First, we would note, that while other courts have adopted the Hargrave distinction in relation to the comity inquiry, see Appling County v. Municipal Elec. Auth., 621 F.2d 1801, 1804 (5th Cir.), cert. denied, 449 U.S. 1015, 101 S.Ct. 574, 66 L.Ed.2d 474 (1980), the Hargrave court itself did not address that question, and indeed, expressed doubt about the propriety of federal court interference in state tax matters, stating:
Our holding here in no way intimates an opinion upon the question of whether the federal courts, in the exercise of their discretion, should take jurisdiction of this claim. We merely decide that Congress has not expressly rendered the federal judiciary incompetent to adjudicate this dispute. We note that serious questions of federalism inhere in this claim for relief.
413 F.2d at 327.5
Second, while ultimately respondents claim they seek to force the collection of additional taxes, the interference by the federal courts into the state tax system is the same in degree and kind as a suit seeking to enjoin a state tax; and the expense to the state in defending the action is identical. Accordingly, we find the Har-grave distinction, at least under these circumstances, unpersuasive.

● Entries provided
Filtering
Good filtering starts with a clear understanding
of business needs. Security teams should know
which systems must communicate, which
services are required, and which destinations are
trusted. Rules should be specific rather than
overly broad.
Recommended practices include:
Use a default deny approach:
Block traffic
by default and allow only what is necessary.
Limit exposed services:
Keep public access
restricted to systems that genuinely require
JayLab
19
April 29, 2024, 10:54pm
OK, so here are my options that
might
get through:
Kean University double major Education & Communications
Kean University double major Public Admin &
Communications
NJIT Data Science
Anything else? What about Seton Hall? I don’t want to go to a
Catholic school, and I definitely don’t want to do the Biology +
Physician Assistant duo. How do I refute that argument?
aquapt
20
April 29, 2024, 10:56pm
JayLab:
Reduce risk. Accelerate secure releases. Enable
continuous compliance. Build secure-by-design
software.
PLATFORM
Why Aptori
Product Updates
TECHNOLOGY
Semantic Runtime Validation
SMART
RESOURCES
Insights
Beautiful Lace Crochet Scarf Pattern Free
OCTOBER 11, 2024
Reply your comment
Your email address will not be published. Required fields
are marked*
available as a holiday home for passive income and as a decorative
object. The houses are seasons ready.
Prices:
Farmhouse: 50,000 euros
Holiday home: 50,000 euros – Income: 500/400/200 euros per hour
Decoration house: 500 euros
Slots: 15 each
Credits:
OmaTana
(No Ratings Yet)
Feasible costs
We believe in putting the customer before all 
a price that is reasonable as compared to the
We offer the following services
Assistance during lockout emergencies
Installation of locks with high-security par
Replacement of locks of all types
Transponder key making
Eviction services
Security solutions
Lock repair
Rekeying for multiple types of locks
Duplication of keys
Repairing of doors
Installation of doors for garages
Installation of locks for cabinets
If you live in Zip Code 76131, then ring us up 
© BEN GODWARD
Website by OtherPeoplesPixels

● Task goal
Please quote the passage on the Hargrave distinction word for word, starting with "413 F.2d at" and going on through "these circumstances, unpersuasive.". The records aren't needed for this.

● Answer area
413 F.2d at 327.5
Second, while ultimately respondents claim they seek to force the collection of additional taxes, the interference by the federal courts into the state tax system is the same in degree and kind as a suit seeking to enjoin a state tax; and the expense to the state in defending the action is identical. Accordingly, we find the Har-grave distinction, at least under these circumstances, unpersuasive.